Background: Antidepressant discontinuation syndrome (ADS) is a condition that occurs in about 20% of patients following the abrupt reduction/stoppage of any antidepressant medication that has been taken continuously for at least 1 month. The difficulty of diagnosing ADS lies in the fact that the symptoms tend to be mistaken for other illnesses. Symptoms are commonly variable per individual, and the staggered presentation of symptoms can contribute to the difficulty in diagnosing ADS.

Case Presentation: We present a 36-year-old Hispanic woman who comes for evaluation of worsening, generalized body aches for the past 3 days.
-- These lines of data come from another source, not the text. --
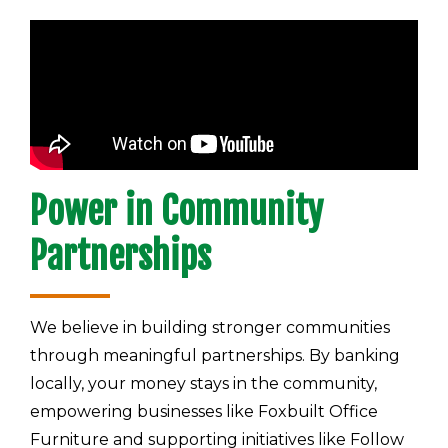
Power in Community
Partnerships
We believe in building stronger communities
through meaningful partnerships. By banking
locally, your money stays in the community,
empowering businesses like Foxbuilt Office
Furniture and supporting initiatives like Follow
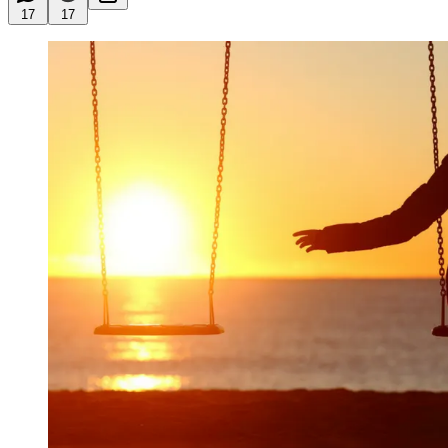
17
17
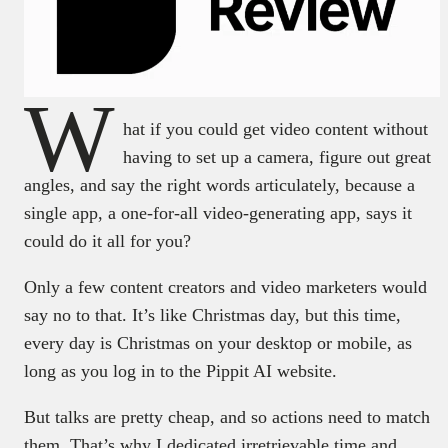
W
hat if you could get video content without
having to set up a camera, figure out great
angles, and say the right words articulately, because a
single app, a one-for-all video-generating app, says it
could do it all for you?
Only a few content creators and video marketers would
say no to that. It’s like Christmas day, but this time,
every day is Christmas on your desktop or mobile, as
long as you log in to the Pippit AI website.
But talks are pretty cheap, and so actions need to match
them. That’s why I dedicated irretrievable time and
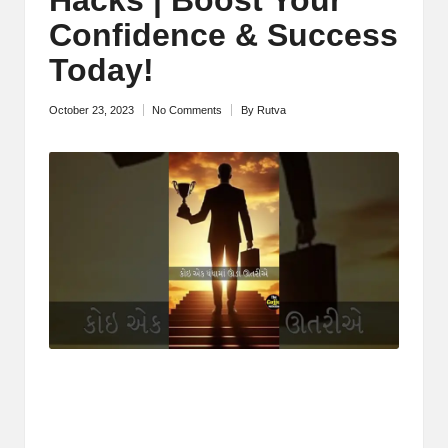
M
Confidence & Success
o
Today!
ti
October 23, 2023
No Comments
By
Rutva
Posted
v
by
a
ti
o
n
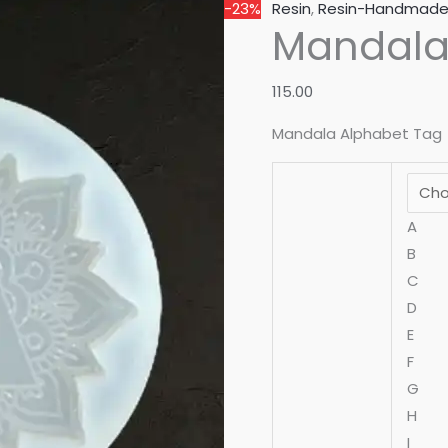
-23%
Resin
,
Resin-Handmad
Mandala
115.00
Mandala Alphabet Tag
A
B
C
D
E
F
G
H
I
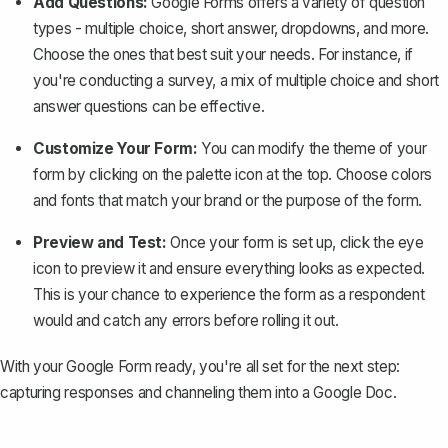
Add Questions:
Google Forms offers a variety of question
types - multiple choice, short answer, dropdowns, and more.
Choose the ones that best suit your needs. For instance, if
you're conducting a survey, a mix of multiple choice and short
answer questions can be effective.
Customize Your Form:
You can modify the theme of your
form by clicking on the palette icon at the top. Choose colors
and fonts that match your brand or the purpose of the form.
Preview and Test:
Once your form is set up, click the eye
icon to preview it and ensure everything looks as expected.
This is your chance to experience the form as a respondent
would and catch any errors before rolling it out.
With your Google Form ready, you're all set for the next step:
capturing responses and channeling them into a Google Doc.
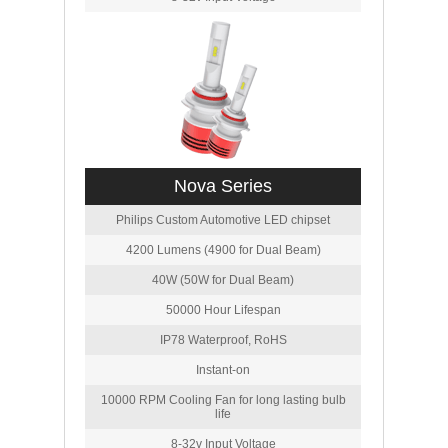
Nova Series
Philips Custom Automotive LED chipset
4200 Lumens (4900 for Dual Beam)
40W (50W for Dual Beam)
50000 Hour Lifespan
IP78 Waterproof, RoHS
Instant-on
10000 RPM Cooling Fan for long lasting bulb
life
8-32v Input Voltage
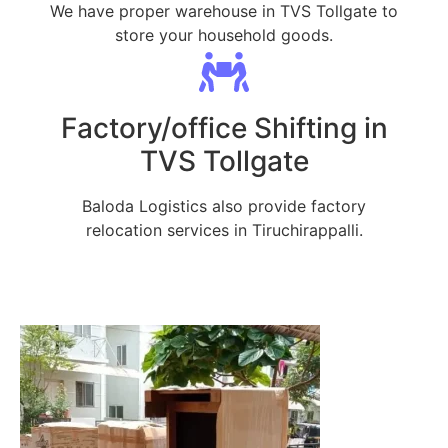
We have proper warehouse in TVS Tollgate to
store your household goods.
Factory/office Shifting in
TVS Tollgate
Baloda Logistics also provide factory
relocation services in Tiruchirappalli.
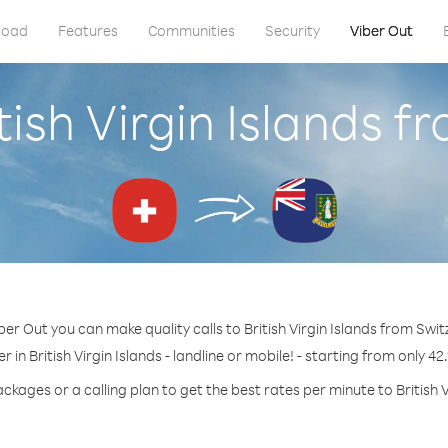
load
Features
Communities
Security
Viber Out
tish Virgin Islands 
ber Out you can make quality calls to British Virgin Islands from Swit
 in British Virgin Islands - landline or mobile! - starting from only 42
ckages or a calling plan to get the best rates per minute to British V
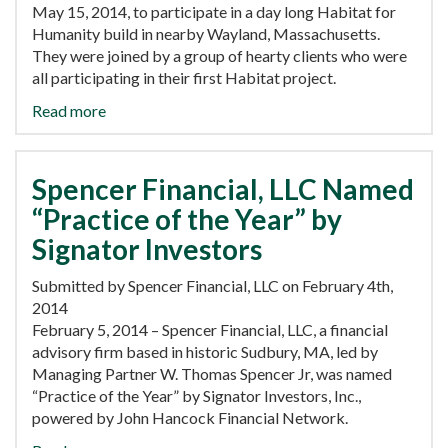
May 15, 2014, to participate in a day long Habitat for
Humanity build in nearby Wayland, Massachusetts.
They were joined by a group of hearty clients who were
all participating in their first Habitat project.
Read more
Spencer Financial, LLC Named
“Practice of the Year” by
Signator Investors
Submitted by Spencer Financial, LLC on February 4th,
2014
February 5, 2014 – Spencer Financial, LLC, a financial
advisory firm based in historic Sudbury, MA, led by
Managing Partner W. Thomas Spencer Jr, was named
“Practice of the Year” by Signator Investors, Inc.,
powered by John Hancock Financial Network.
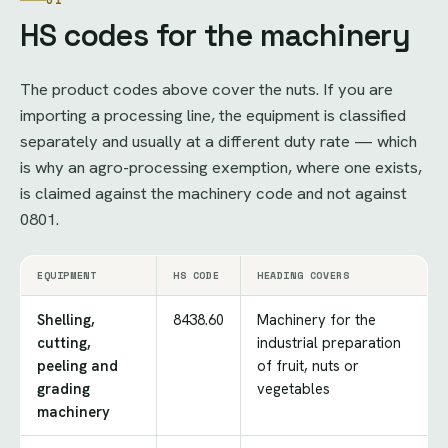
01
HS codes for the machinery
The product codes above cover the nuts. If you are
importing a processing line, the equipment is classified
separately and usually at a different duty rate — which
is why an agro-processing exemption, where one exists,
is claimed against the machinery code and not against
0801.
EQUIPMENT
HS CODE
HEADING COVERS
Shelling,
8438.60
Machinery for the
cutting,
industrial preparation
peeling and
of fruit, nuts or
grading
vegetables
machinery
Associated signs and symptoms included rhinorrhea, trouble sleeping, fatigue, and headaches. She reports recent exposure to a sick co-worker. She has a prior history of MDD and GAD. PHQ-9 and GAD-7 showed both mild depression and mild anxiety. Vitals signs and physical exam were unremarkable. Rapid flu, strep, and COVID tests came back negative. Pt was diagnosed with a viral URI and was discharged with counseling on supportive treatment.
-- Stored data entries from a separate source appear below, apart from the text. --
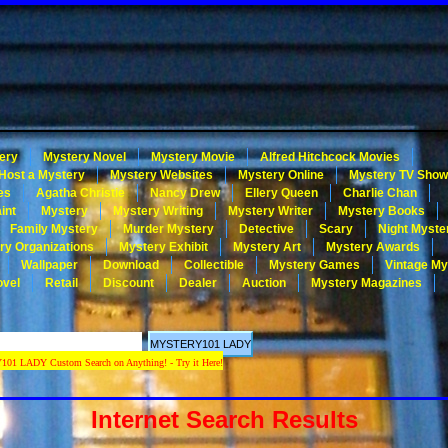
ery
Mystery Novel
Mystery Movie
Alfred Hitchcock Movies
Host a Mystery
Mystery Websites
Mystery Online
Mystery TV Sho
es
Agatha Christie
Nancy Drew
Ellery Queen
Charlie Chan
int
Mystery
Mystery Writing
Mystery Writer
Mystery Books
Family Mystery
Murder Mystery
Detective
Scary
Night Myste
ry Organizations
Mystery Exhibit
Mystery Art
Mystery Awards
Wallpaper
Download
Collectible
Mystery Games
Vintage My
ovel
Retail
Discount
Dealer
Auction
Mystery Magazines
 LADY Custom Search on Anything! - Try it Here!
Internet Search Results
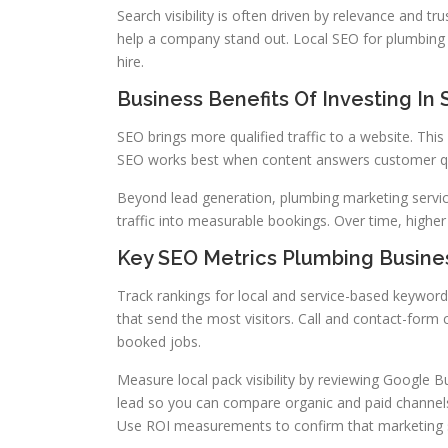
Search visibility is often driven by relevance and tr
help a company stand out. Local SEO for plumbing
hire.
Business Benefits Of Investing In
SEO brings more qualified traffic to a website. Thi
SEO works best when content answers customer que
Beyond lead generation, plumbing marketing service
traffic into measurable bookings. Over time, higher
Key SEO Metrics Plumbing Busine
Track rankings for local and service-based keywords
that send the most visitors. Call and contact-form
booked jobs.
Measure local pack visibility by reviewing Google B
lead so you can compare organic and paid channels
Use ROI measurements to confirm that marketing s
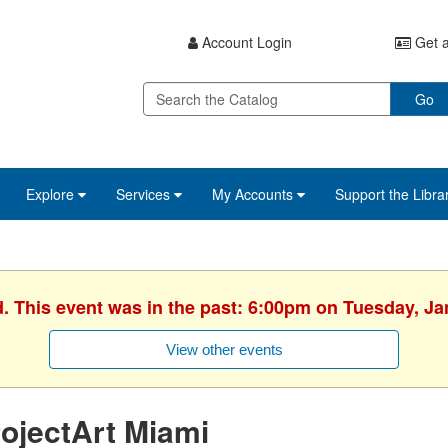
Account Login
Get a
Go
Explore
Services
My Accounts
Support the Libra
d. This event was in the past: 6:00pm on Tuesday, Ja
View other events
ojectArt Miami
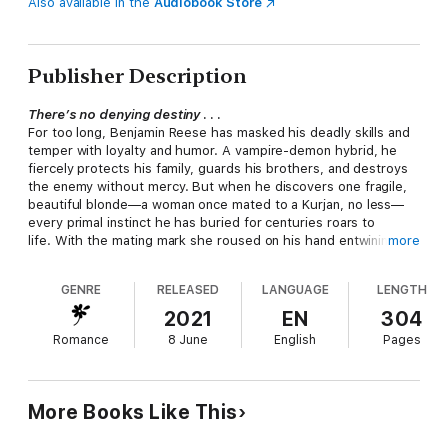
Also available in the
Audiobook Store
Publisher Description
There’s no denying destiny
. . .
For too long, Benjamin Reese has masked his deadly skills and
temper with loyalty and humor. A vampire-demon hybrid, he
fiercely protects his family, guards his brothers, and destroys
the enemy without mercy. But when he discovers one fragile,
beautiful blonde—a woman once mated to a Kurjan, no less—
every primal instinct he has buried for centuries roars to
life. With the mating mark she roused on his hand entwining
more
their fates, no one will prevent him from keeping her safe and
making her his, forever . . .
GENRE
RELEASED
LANGUAGE
LENGTH
Or desire . . .
2021
EN
304
Karma wishes she could remember her last name. Or if she
Romance
8 June
English
Pages
even had one. All she has in this confusing new world is a
desperate duty to save the innocent. That means destroying
the dark, dangerous, and desirable Benjamin Reese and
everything he loves—an impossible task even before his touch
More Books Like This
arouses a passionate hunger she can’t afford. She’s certain a
deadly enemy watches her every move, but it’s not until Benny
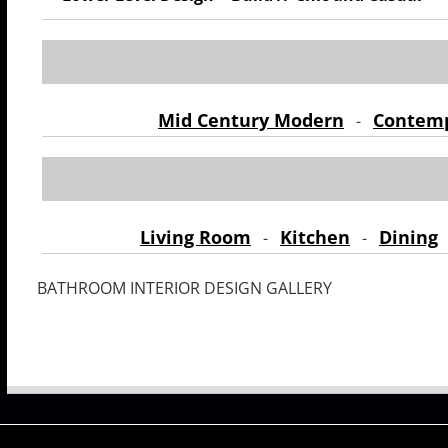
Mid Century Modern
Contem
-
Living Room
Kitchen
Dining
-
-
BATHROOM INTERIOR DESIGN GALLERY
The patient returned two days later due to severe worsening symptoms, uncontrollable episodes of crying, new-onset tremors, and bilateral upper extremity paresthesia. She denies SI, HI, and drug use. Upon questioning of psychiatric history, the patient noted recent one-week hospitalization in a psychiatric facility around 1.5 months ago in which she was weaned off venlafaxine 150 mg PO daily and switched to fluoxetine 20 mg PO daily. Upon discharge, she took fluoxetine for about 5 weeks but abruptly stopped taking the fluoxetine 2 weeks ago because her mood symptoms had resolved. Vitals sign noted elevated blood pressure at 131/82. Physical exam noted an anxious, tearful woman that is in visible discomfort. PHQ-9 and GAD-7 were administered and her scores were 27 and 21, indicating both severe depression and severe anxiety. The patient was advised to restart fluoxetine 20 mg PO daily. She was counseled on the importance of medication compliance. UDS and TSH levels were both negative. During the one-week follow-up, the patient reported that her symptoms have largely resolved. PHQ-9 and GAD-7 were readministered which were 12 and 9 respectively, indicating moderate depression and mild anxiety. A referral for counseling services was placed in order to address her cognitive distortions and mood symptoms.
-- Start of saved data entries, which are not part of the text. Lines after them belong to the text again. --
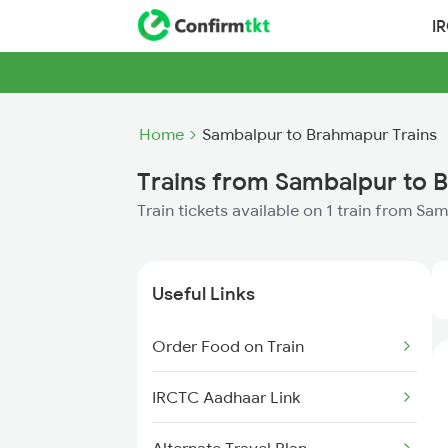
I
Home
Sambalpur to Brahmapur Trains
Trains from Sambalpur to 
Train tickets available on 1 train from S
Useful Links
Order Food on Train
IRCTC Aadhaar Link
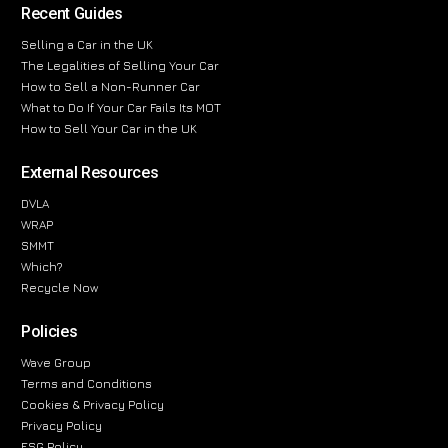
Recent Guides
Selling a Car in the UK
The Legalities of Selling Your Car
How to Sell a Non-Runner Car
What to Do If Your Car Fails Its MOT
How to Sell Your Car in the UK
External Resources
DVLA
WRAP
SMMT
Which?
Recycle Now
Policies
Wave Group
Terms and Conditions
Cookies & Privacy Policy
Privacy Policy
ESG Policy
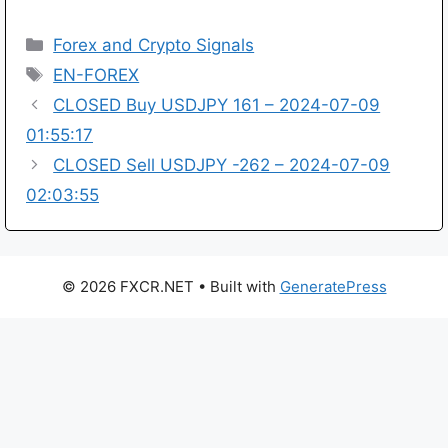
Categories
Forex and Crypto Signals
Tags
EN-FOREX
CLOSED Buy USDJPY 161 – 2024-07-09
01:55:17
CLOSED Sell USDJPY -262 – 2024-07-09
02:03:55
© 2026 FXCR.NET
• Built with
GeneratePress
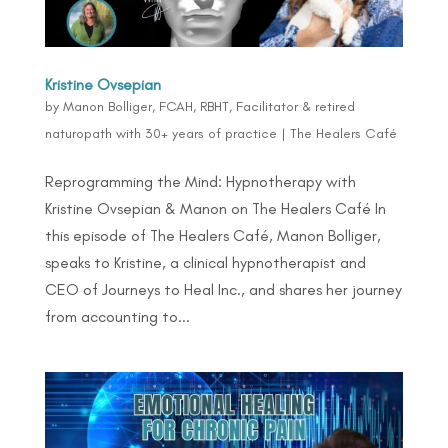
Kristine Ovsepian
by
Manon Bolliger, FCAH, RBHT, Facilitator & retired
naturopath with 30+ years of practice
|
The Healers Café
Reprogramming the Mind: Hypnotherapy with
Kristine Ovsepian & Manon on The Healers Café In
this episode of The Healers Café, Manon Bolliger,
speaks to Kristine, a clinical hypnotherapist and
CEO of Journeys to Heal Inc., and shares her journey
from accounting to...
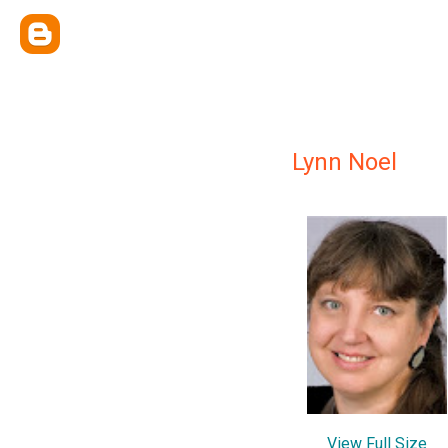
Lynn Noel
View Full Size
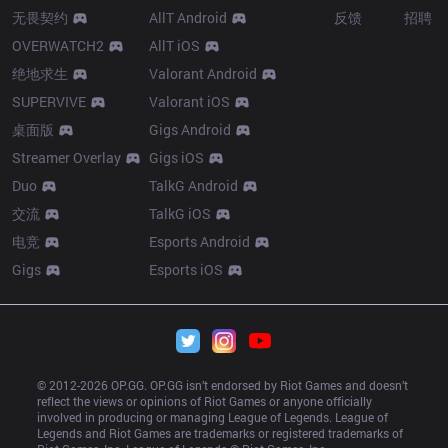
无畏契约
AllT Android
反馈
招聘
OVERWATCH2
AllT iOS
绝地求生
Valorant Android
SUPERVIVE
Valorant iOS
桌面版
Gigs Android
Streamer Overlay
Gigs iOS
Duo
TalkG Android
交流
TalkG iOS
电竞
Esports Android
Gigs
Esports iOS
© 2012-
2026
 OP.GG. OP.GG isn’t endorsed by Riot Games and doesn’t 
reflect the views or opinions of Riot Games or anyone officially 
involved in producing or managing League of Legends. League of 
Legends and Riot Games are trademarks or registered trademarks of 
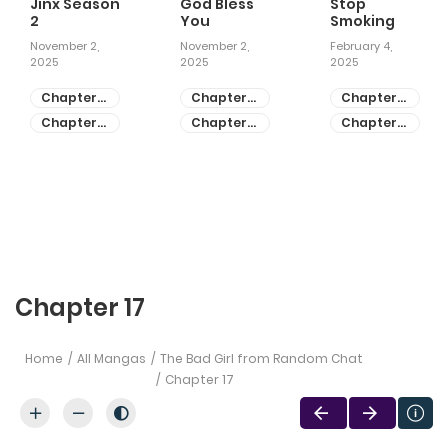
Jinx Season
God Bless
Stop
2
You
Smoking
November 2,
November 2,
February 4,
2025
2025
2025
Chapter
Chapter
Chapter
81
55
28
Chapter
Chapter
Chapter
80
54
27
Chapter 17
Home
All Mangas
The Bad Girl from Random Chat
Chapter 17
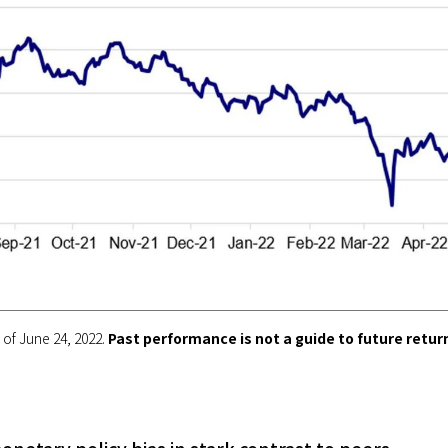
of June 24, 2022.
Past performance is not a guide to future retur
Discussion:This case illustrates the complexity of the diagnosis and management of ADS. It is vital for clinicians to keep a high index of suspicion when symptoms occur especially with patients with a prior history of psychiatric illness. Patient education on the importance of medication compliance is critical to prevent the formation of ADS. A significant challenge in treatment lies in the fact that there is a lack of consensus on the rate of medication tapering across different studies. Many studies have recommended that it is unnecessary to taper long-acting antidepressants, such as fluoxetine. As depicted in this case, it is important to slowly taper all antidepressant medications as some patients can still exhibit rare but severe discontinuation symptoms from long-acting antidepressants.